Don't tell me Roy Williams' Kansas basketball conditioning program isn't tough. It's also intelligent, based on good medical advice about warmups, stretches and the like. I'll bet products of Adolph Rupp's old boot camps at Kentucky didn't turn out anybody in better shape than Roy's Boys.
KANSAS FOOTBALL reflects the same approach, with better equipment, ice and moisture, and more sensible techniques.
What a far cry from those waterless, relentless, no-break days of the J.V. Sikes era around 1950. Heat stroke was no stranger and convulsive guys flopping around on the ground like beached fish were occasional scenes that smooshed even the hardest hearts.
Not that Sikes and Co. were unique, for that was the way everybody did it back then. World War II military training had made it appear that torture led to discipline and there weren't any sports medicine clinics to espouse improvements in training we see now.
Sikes learned his football the hard way under fiery D.X. Bible at Texas A & M and that's ``just the way it was.'' They were doing it the same way at Oklahoma, Texas and Notre Dame. The great Bobby Dodd of Georgia Tech stunned fellow coaches with a decision never to scrimmage, and risk losing good men, once the season began. Think of all those Wednesday or Thursday blood-lettings at other schools.

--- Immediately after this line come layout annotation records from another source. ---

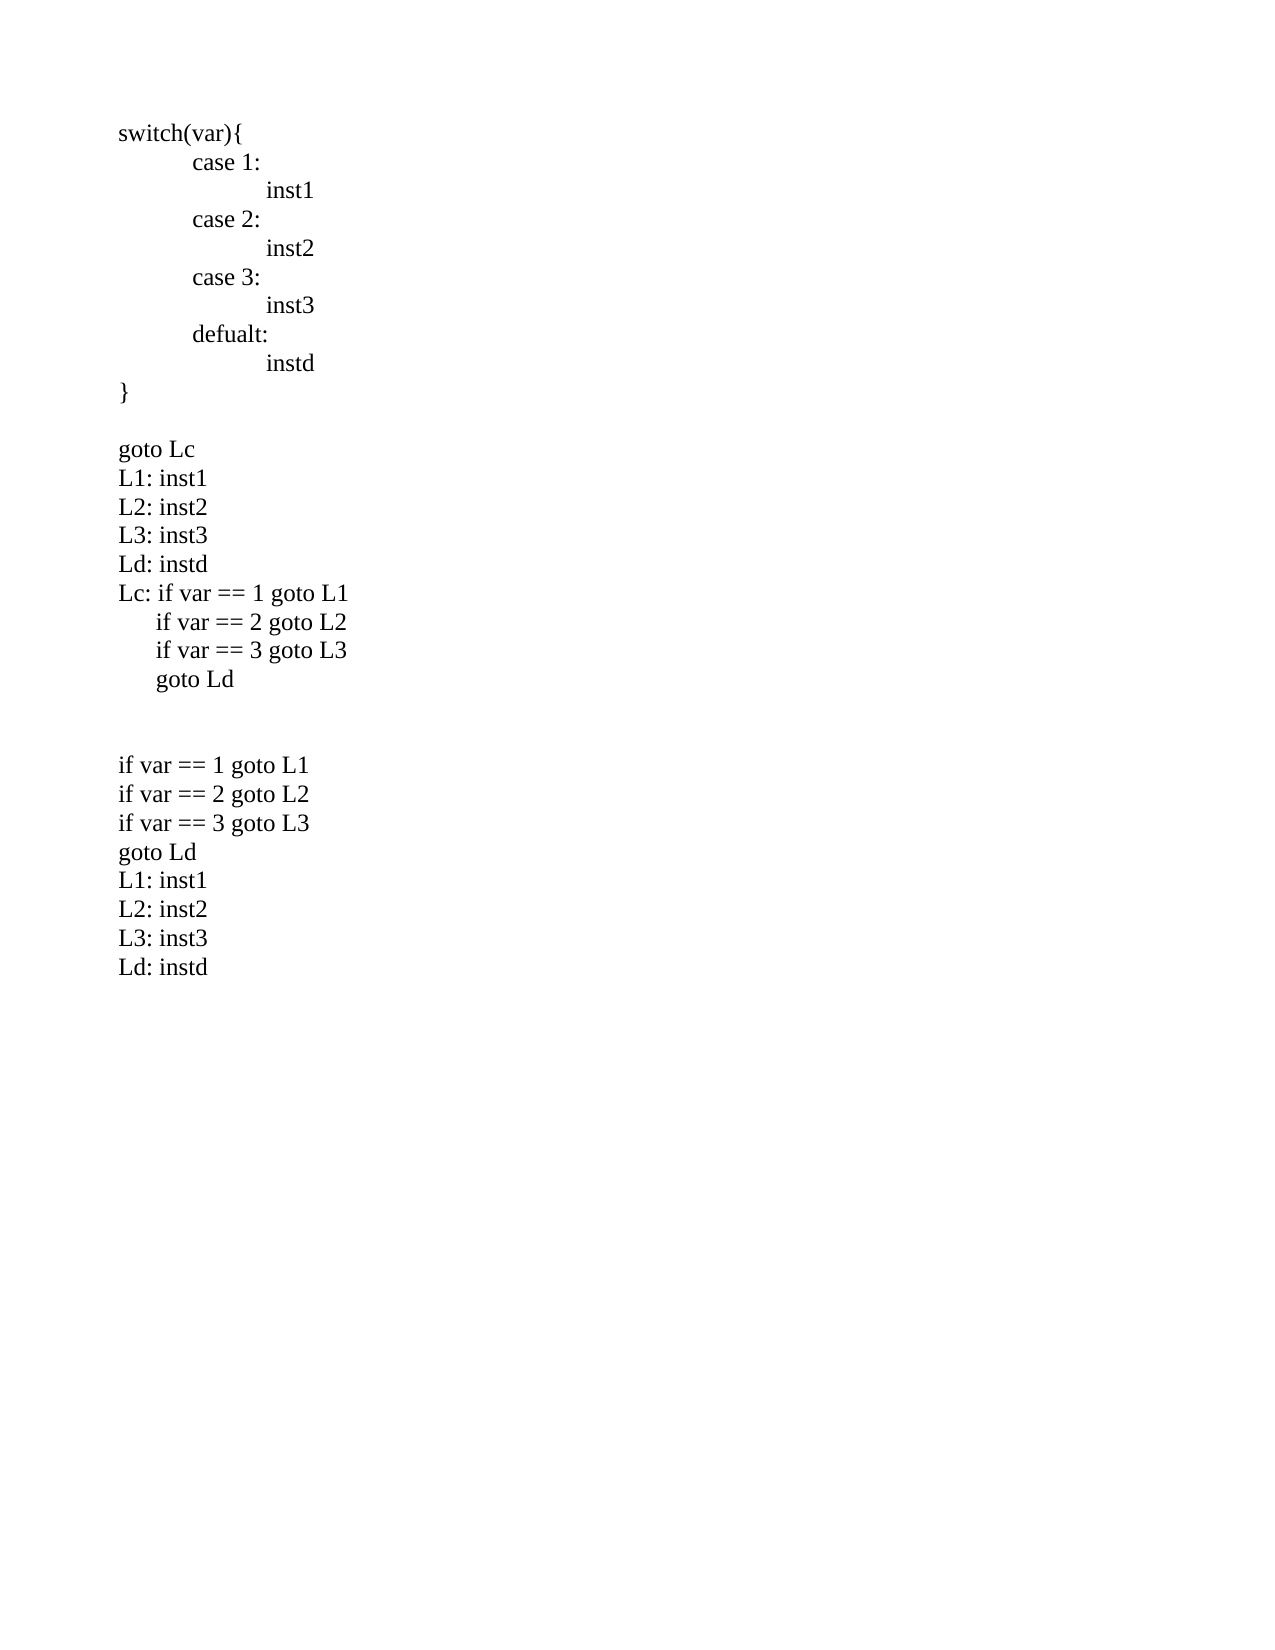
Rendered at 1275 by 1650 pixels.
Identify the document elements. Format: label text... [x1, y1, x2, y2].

text L3: inst3 [118, 521, 1157, 549]
text inst2 [118, 233, 1157, 262]
text L1: inst1 [118, 866, 1157, 894]
text switch(var){ [118, 118, 1157, 147]
text if var == 3 goto L3 [118, 808, 1157, 837]
text if var == 2 goto L2 [118, 779, 1157, 808]
text } [118, 377, 1157, 406]
text Ld: instd [118, 952, 1157, 981]
text L1: inst1 [118, 463, 1157, 492]
text goto Ld [118, 664, 1157, 693]
text instd [118, 348, 1157, 377]
text case 2: [118, 204, 1157, 233]
text Lc: if var == 1 goto L1 [118, 578, 1157, 607]
text if var == 2 goto L2 [118, 607, 1157, 636]
text L3: inst3 [118, 923, 1157, 952]
text goto Ld [118, 837, 1157, 866]
text case 1: [118, 147, 1157, 176]
text case 3: [118, 262, 1157, 291]
text if var == 3 goto L3 [118, 636, 1157, 664]
text inst3 [118, 291, 1157, 319]
text L2: inst2 [118, 492, 1157, 521]
text goto Lc [118, 434, 1157, 463]
text defualt: [118, 319, 1157, 348]
text inst1 [118, 176, 1157, 204]
text if var == 1 goto L1 [118, 751, 1157, 779]
text L2: inst2 [118, 894, 1157, 923]
text Ld: instd [118, 549, 1157, 578]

KANSAS PLAYERS of the '50s will tell you about the assistant who would walk along behind the linemen after they went into their stances and spit tobacco juice on the backs of their bare calves, ``to stir them up.'' How many games did that win? Anybody dare think they could do that anymore?

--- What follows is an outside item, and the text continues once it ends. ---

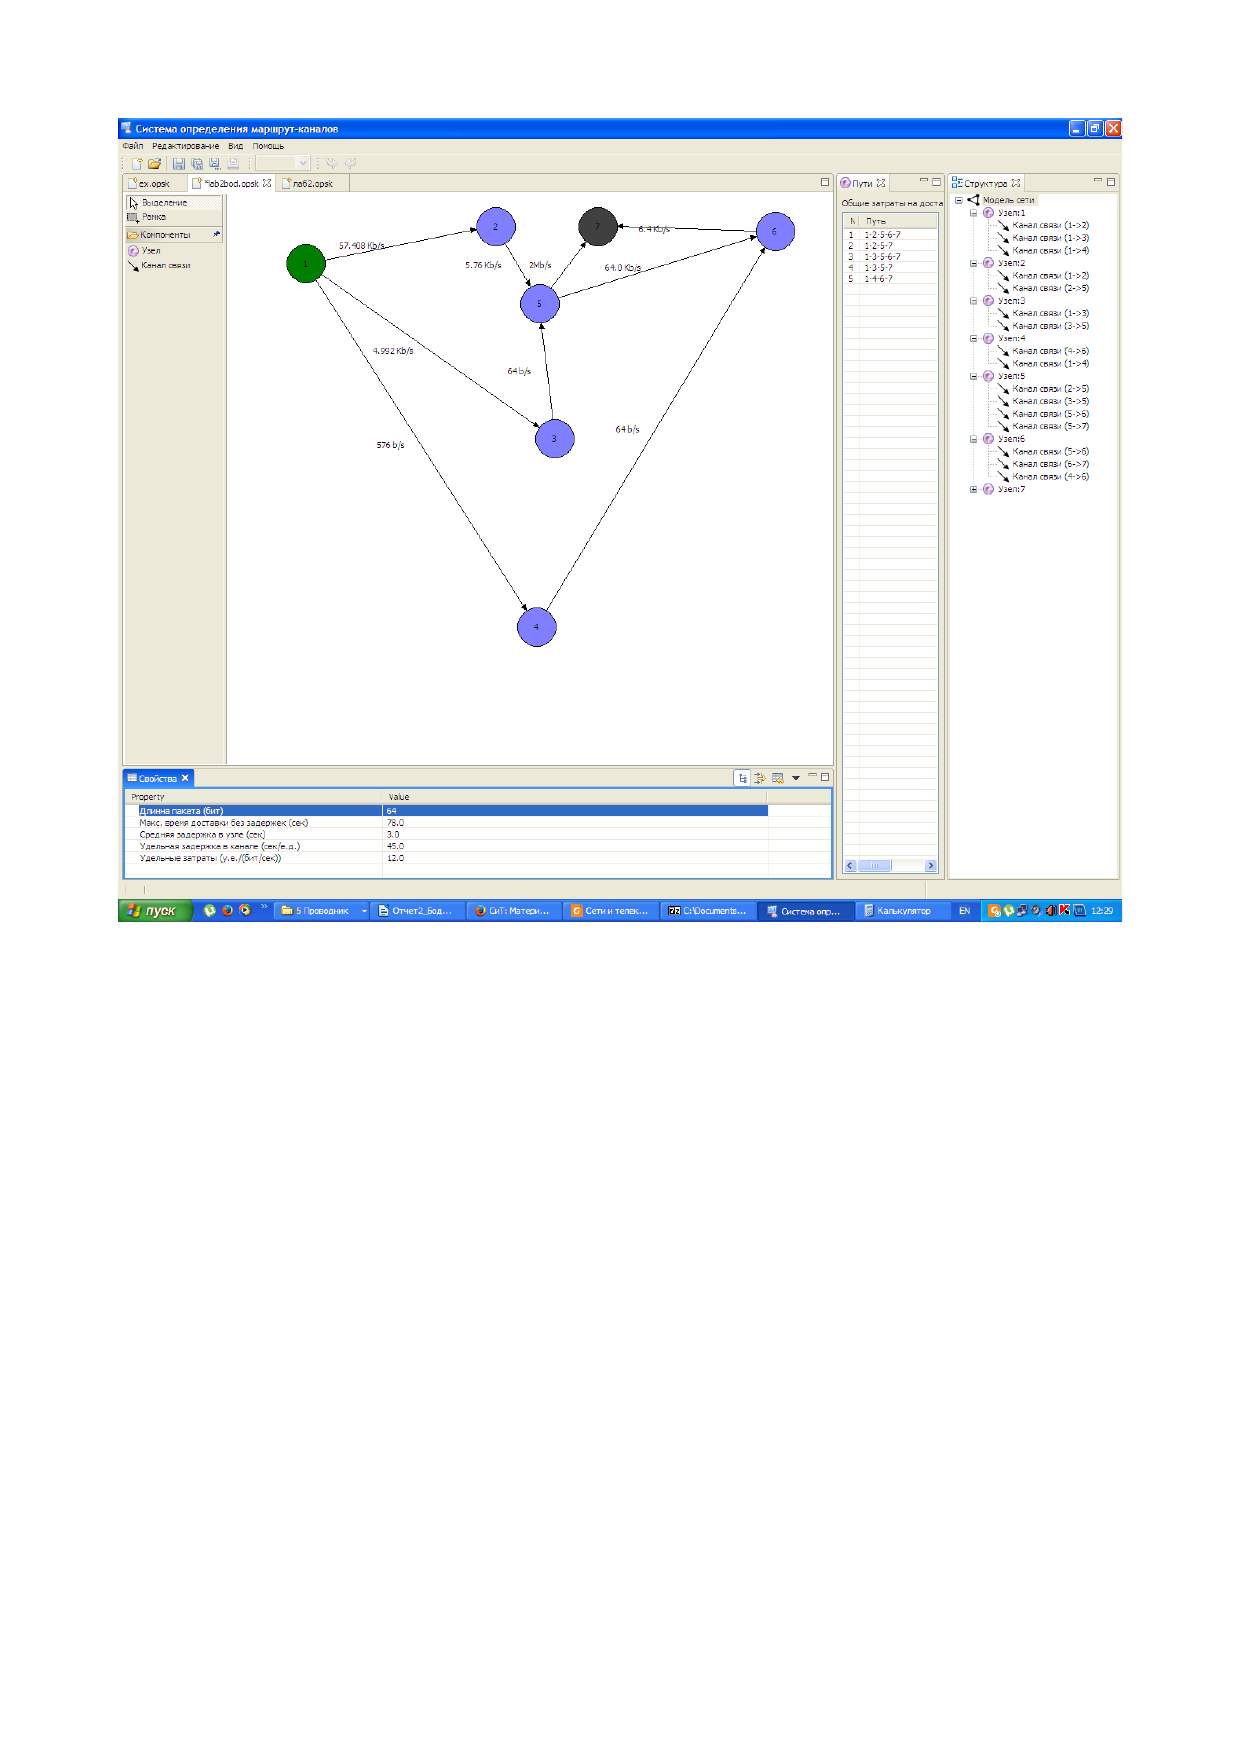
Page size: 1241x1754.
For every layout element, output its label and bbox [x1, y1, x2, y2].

picture [118, 118, 1123, 922]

Attrition? I recently visited in Kansas City with Merlin Gish, a star KU lineman of 1950-52, and he recalled his first day as a freshman here under the late Wayne Replogle.
``Rep told us to look around the room, and in four years only one out of three of us would still be around,'' recalled Merlin, later a successful coach and teacher in the Shawnee Mission district. ``We had a great group of guys, and we beat that because we had students as well as jocks. But Rep was right about most freshman squads. They sure dropped off as they went along.''
NOWADAYS, particularly in Glen Mason's setup, KU footballers have more sensible training programs and are given every opportunity to stay around four and five years. The investment is so high it simply makes sense to help kids make it pay off. That works academically and physically, and in many ways it's better.

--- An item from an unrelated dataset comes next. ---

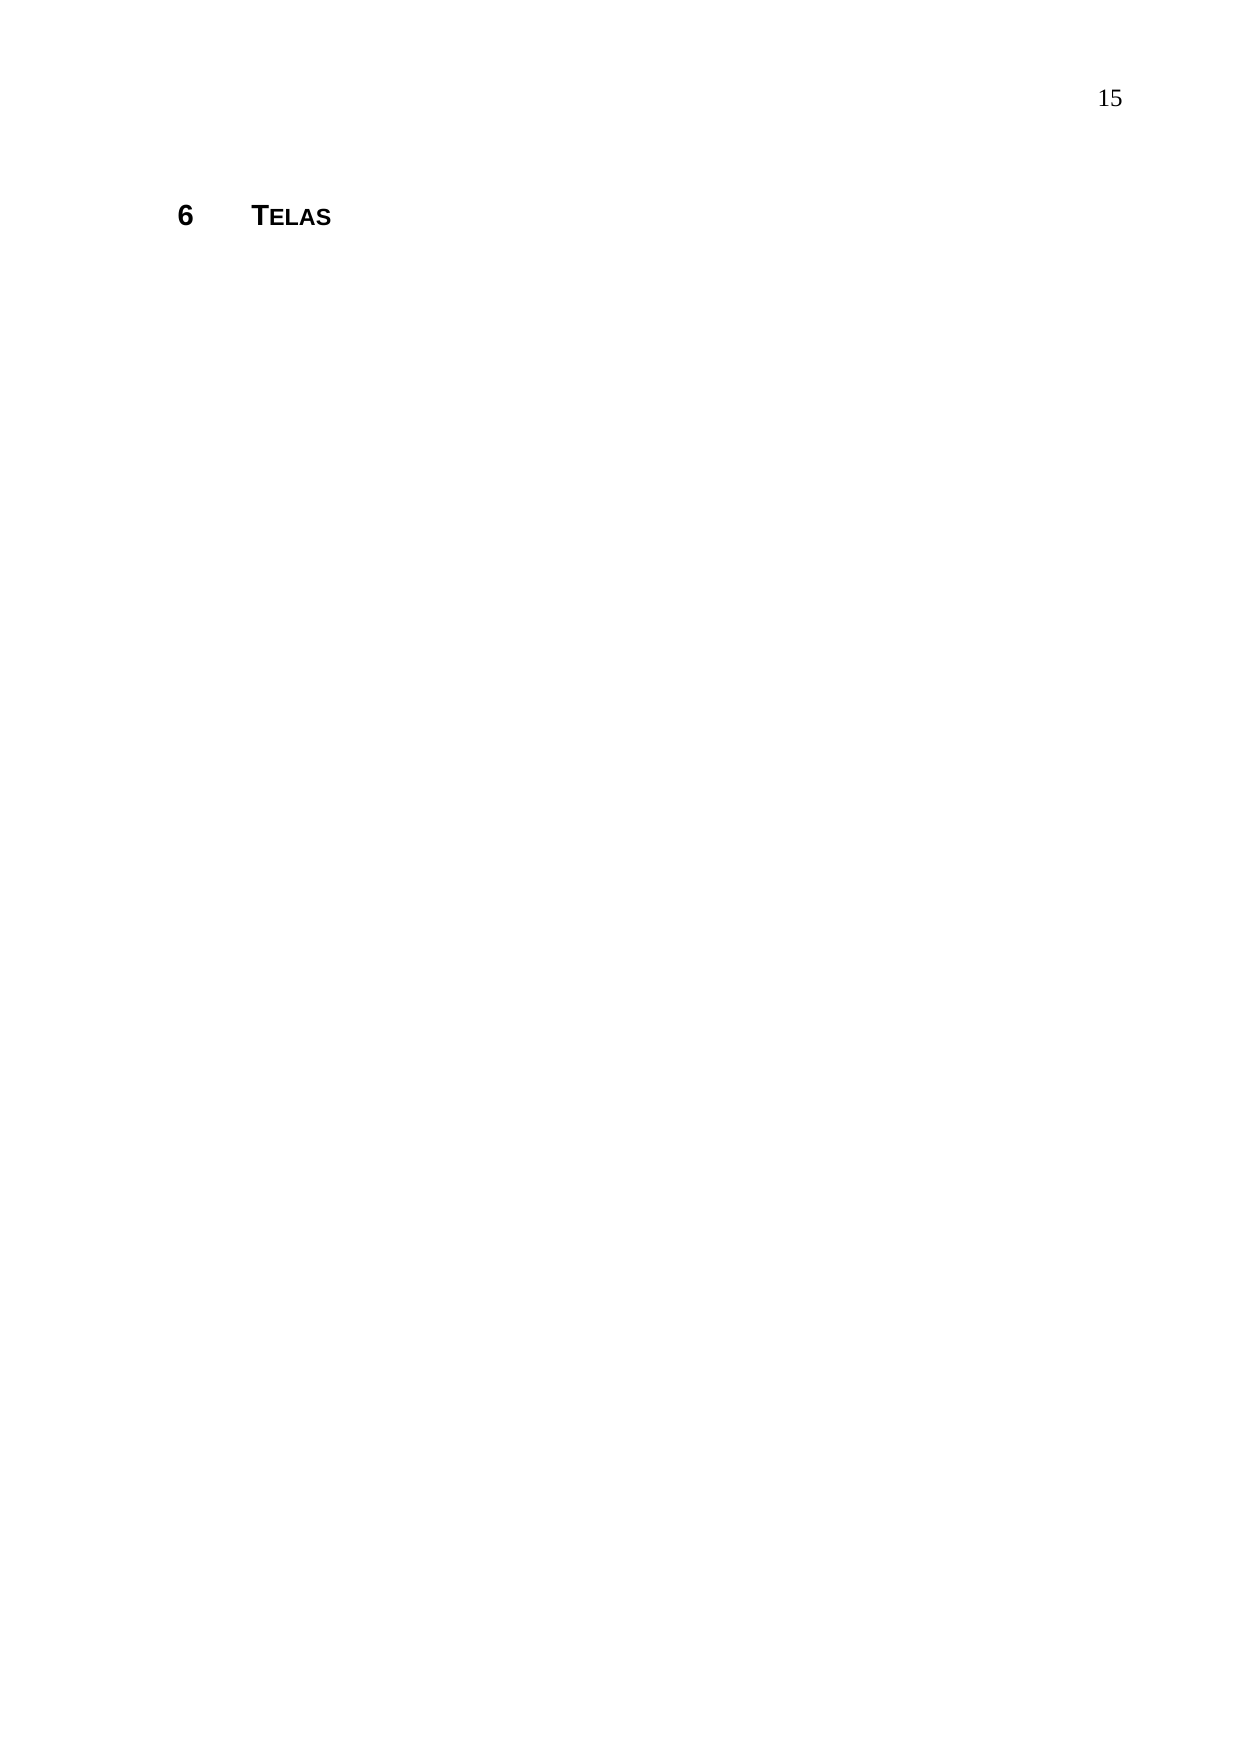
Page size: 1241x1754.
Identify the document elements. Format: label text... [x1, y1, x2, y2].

subtitle Telas [177, 198, 1122, 231]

There's the traditional hazing. Upperclassmen still get into that a bit, particularly with the mouthier hot dogs among newcomers. But they also see rookies as important teammates, who may help the team, and they're more receptive and helpful. You gotta like that, even though if it were up to me I'd abolish freshman eligibility right now.
Yelling? Lord, that's as loud as it ever was, though seldom as profane. If you have tender ears, you can't be a football player. The important thing is that coaches yell even louder when they're happy than they do when they're not.
But if they're fair, the players know how to handle it.
ANOTHER CHANGE I'd make would be to restore two-way football, where guys play both offense and defense, and fine all-around players could be recognized. Good conditioning would be even more important. Cost-cutting could bring it about, but that may not happen in my lifetime.
A KU professor studying workaholics and their traits told me that the truly important thing is not how hard or long you work but how smart you work. Try for maximum bang for the erg of energy, he put it, and you'll get more productivity in less time.
Not sure about less time, but new practices and procedures tend to help today's football players get better and stay healthier in a shorter period of time with less humiliation, and that's good. Old coaches may be rolling in their graves over the ``softness'' of it all, but there's a lot to be said about working smarter as well as hard.